◆ DIRECTIONS ◆
Reproduce each of the following lines verbatim, omitting the pictures from your answer.

Stored data entries
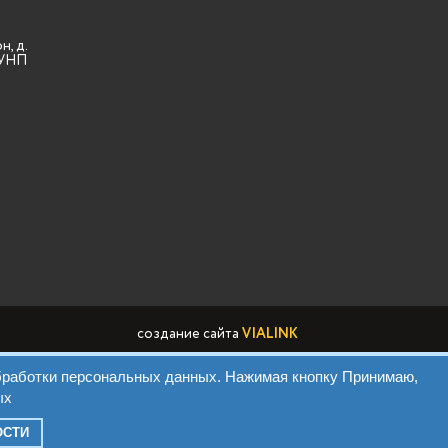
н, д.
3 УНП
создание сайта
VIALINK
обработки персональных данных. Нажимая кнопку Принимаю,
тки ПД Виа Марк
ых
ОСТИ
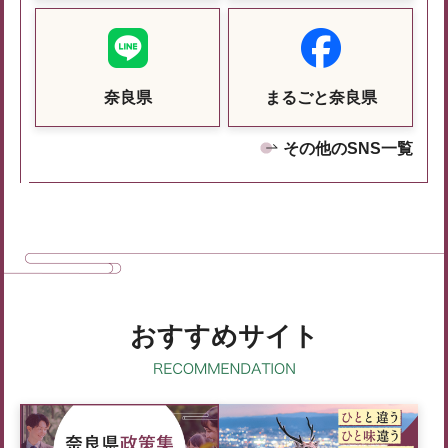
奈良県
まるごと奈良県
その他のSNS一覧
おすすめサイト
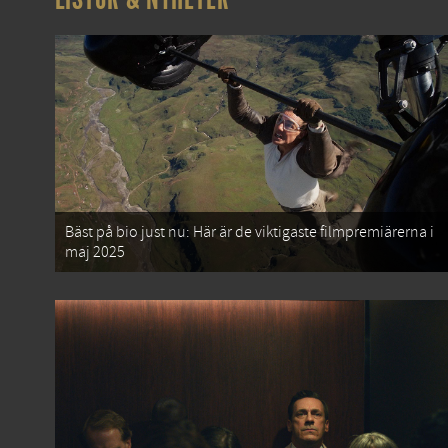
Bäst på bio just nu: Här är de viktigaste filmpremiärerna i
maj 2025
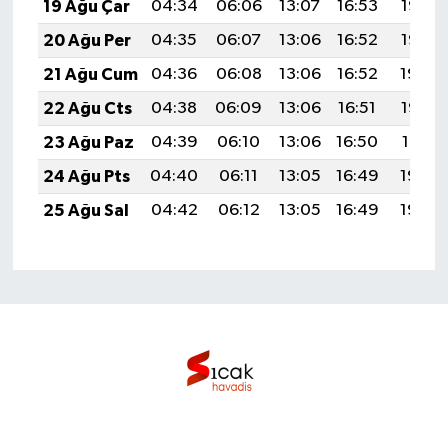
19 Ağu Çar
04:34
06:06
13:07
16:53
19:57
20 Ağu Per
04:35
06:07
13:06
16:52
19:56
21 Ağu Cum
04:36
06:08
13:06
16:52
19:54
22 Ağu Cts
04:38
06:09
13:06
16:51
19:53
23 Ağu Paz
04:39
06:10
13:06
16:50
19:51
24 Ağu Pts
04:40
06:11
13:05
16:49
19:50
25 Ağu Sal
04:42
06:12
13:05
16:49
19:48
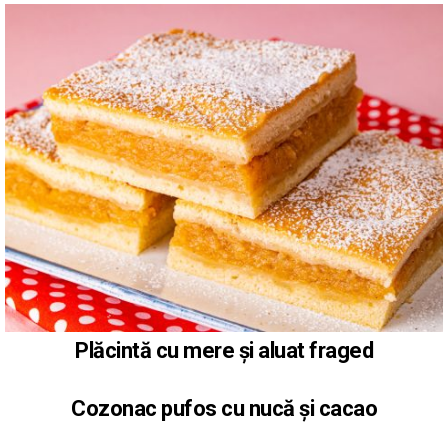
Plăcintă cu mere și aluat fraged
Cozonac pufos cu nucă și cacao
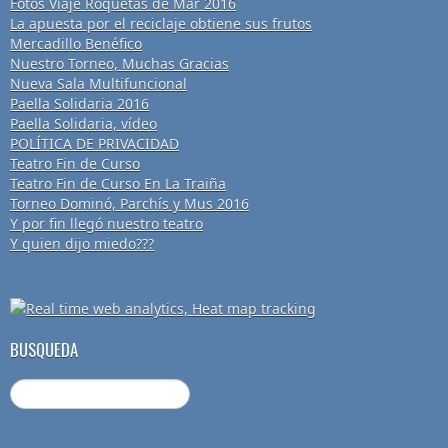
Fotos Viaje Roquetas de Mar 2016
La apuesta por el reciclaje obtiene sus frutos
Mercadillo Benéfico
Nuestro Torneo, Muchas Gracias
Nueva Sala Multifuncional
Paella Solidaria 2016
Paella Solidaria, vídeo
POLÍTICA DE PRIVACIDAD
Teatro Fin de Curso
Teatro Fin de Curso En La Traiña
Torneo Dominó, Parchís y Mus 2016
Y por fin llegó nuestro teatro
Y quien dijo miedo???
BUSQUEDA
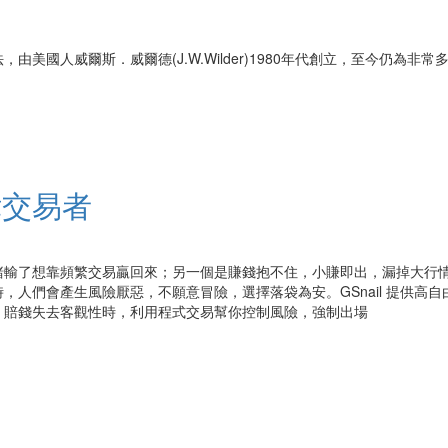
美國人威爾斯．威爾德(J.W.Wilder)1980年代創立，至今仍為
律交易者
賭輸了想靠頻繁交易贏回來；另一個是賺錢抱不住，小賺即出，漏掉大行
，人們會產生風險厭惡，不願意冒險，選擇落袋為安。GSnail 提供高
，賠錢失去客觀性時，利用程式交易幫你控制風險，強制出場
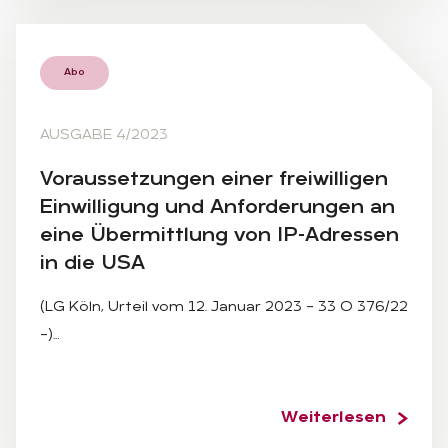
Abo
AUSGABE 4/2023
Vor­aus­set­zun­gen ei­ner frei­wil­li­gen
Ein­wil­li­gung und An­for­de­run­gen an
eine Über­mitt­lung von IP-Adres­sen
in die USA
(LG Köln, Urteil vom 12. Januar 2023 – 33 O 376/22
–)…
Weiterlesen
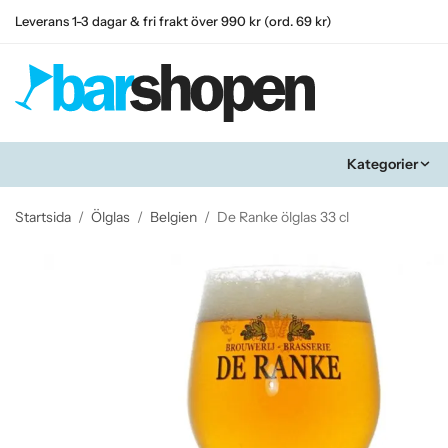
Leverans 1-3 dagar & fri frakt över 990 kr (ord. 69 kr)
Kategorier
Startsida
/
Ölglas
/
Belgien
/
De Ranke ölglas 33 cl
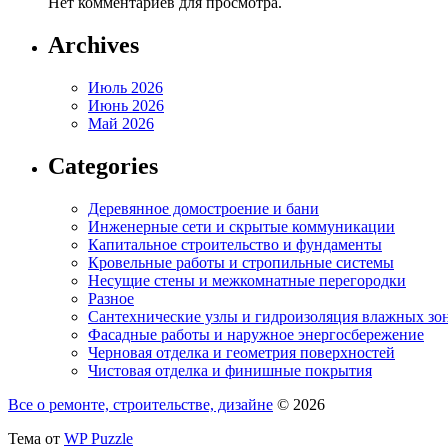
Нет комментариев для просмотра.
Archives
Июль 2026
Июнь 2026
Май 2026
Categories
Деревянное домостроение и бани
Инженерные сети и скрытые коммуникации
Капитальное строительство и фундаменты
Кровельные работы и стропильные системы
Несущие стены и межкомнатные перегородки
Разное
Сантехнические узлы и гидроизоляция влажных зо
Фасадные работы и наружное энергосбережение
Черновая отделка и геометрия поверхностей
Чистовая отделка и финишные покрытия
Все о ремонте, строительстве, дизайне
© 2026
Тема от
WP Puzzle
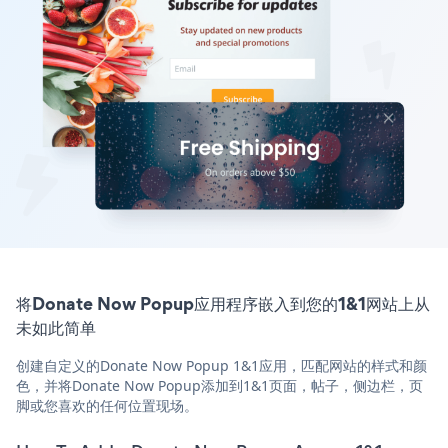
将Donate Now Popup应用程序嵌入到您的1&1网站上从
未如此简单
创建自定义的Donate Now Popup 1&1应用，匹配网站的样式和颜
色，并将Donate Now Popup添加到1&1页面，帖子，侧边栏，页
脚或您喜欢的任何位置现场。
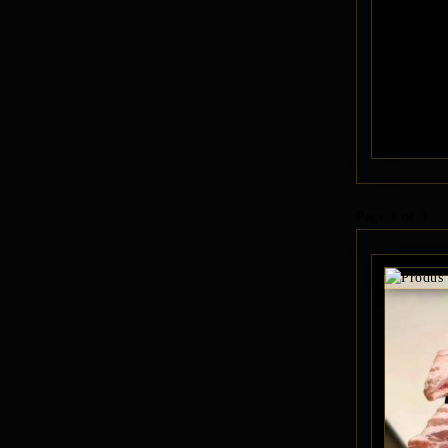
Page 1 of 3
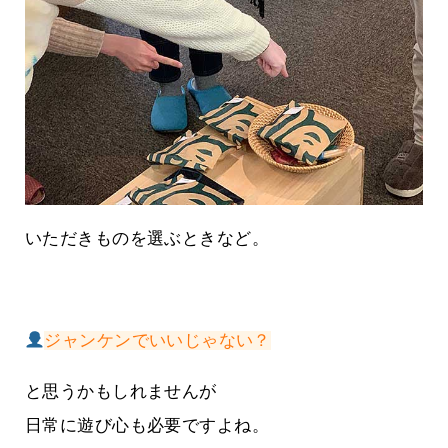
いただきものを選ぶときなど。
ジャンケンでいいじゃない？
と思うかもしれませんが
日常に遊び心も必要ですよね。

◆ RESPONSE FOR THIS EXERCISE ◆
н, д.
3 УНП
создание сайта
VIALINK
обработки персональных данных. Нажимая кнопку Принимаю,
тки ПД Виа Марк
ых
ОСТИ
奈良県
まるごと奈良県
その他のSNS一覧
おすすめサイト
Bäst på bio just nu: Här är de viktigaste filmpremiärerna i
maj 2025
19 Ağu Çar
04:34
06:06
13:07
16:53
19:57
20 Ağu Per
04:35
06:07
13:06
16:52
19:56
21 Ağu Cum
04:36
06:08
13:06
16:52
19:54
22 Ağu Cts
04:38
06:09
13:06
16:51
19:53
23 Ağu Paz
04:39
06:10
13:06
16:50
19:51
24 Ağu Pts
04:40
06:11
13:05
16:49
19:50
25 Ağu Sal
04:42
06:12
13:05
16:49
19:48
Plăcintă cu mere și aluat fraged
Cozonac pufos cu nucă și cacao
Fotos Viaje Roquetas de Mar 2016
La apuesta por el reciclaje obtiene sus frutos
Mercadillo Benéfico
Nuestro Torneo, Muchas Gracias
Nueva Sala Multifuncional
Paella Solidaria 2016
Paella Solidaria, vídeo
POLÍTICA DE PRIVACIDAD
Teatro Fin de Curso
Teatro Fin de Curso En La Traiña
Torneo Dominó, Parchís y Mus 2016
Y por fin llegó nuestro teatro
Y quien dijo miedo???
BUSQUEDA
美國人威爾斯．威爾德(J.W.Wilder)1980年代創立，至今仍為
律交易者
賭輸了想靠頻繁交易贏回來；另一個是賺錢抱不住，小賺即出，漏掉大行
，人們會產生風險厭惡，不願意冒險，選擇落袋為安。GSnail 提供高
，賠錢失去客觀性時，利用程式交易幫你控制風險，強制出場
Abo
AUSGABE 4/2023
Vor­aus­set­zun­gen ei­ner frei­wil­li­gen
Ein­wil­li­gung und An­for­de­run­gen an
eine Über­mitt­lung von IP-Adres­sen
in die USA
(LG Köln, Urteil vom 12. Januar 2023 – 33 O 376/22
–)…
Weiterlesen
Leverans 1-3 dagar & fri frakt över 990 kr (ord. 69 kr)
Kategorier
Startsida
/
Ölglas
/
Belgien
/
De Ranke ölglas 33 cl
Нет комментариев для просмотра.
Archives
Июль 2026
Июнь 2026
Май 2026
Categories
Деревянное домостроение и бани
Инженерные сети и скрытые коммуникации
Капитальное строительство и фундаменты
Кровельные работы и стропильные системы
Несущие стены и межкомнатные перегородки
Разное
Сантехнические узлы и гидроизоляция влажных зо
Фасадные работы и наружное энергосбережение
Черновая отделка и геометрия поверхностей
Чистовая отделка и финишные покрытия
Все о ремонте, строительстве, дизайне
© 2026
Тема от
WP Puzzle
将Donate Now Popup应用程序嵌入到您的1&1网站上从
未如此简单
创建自定义的Donate Now Popup 1&1应用，匹配网站的样式和颜
色，并将Donate Now Popup添加到1&1页面，帖子，侧边栏，页
脚或您喜欢的任何位置现场。
Page 1 of 3
いただきものを選ぶときなど。
ジャンケンでいいじゃない？
と思うかもしれませんが
日常に遊び心も必要ですよね。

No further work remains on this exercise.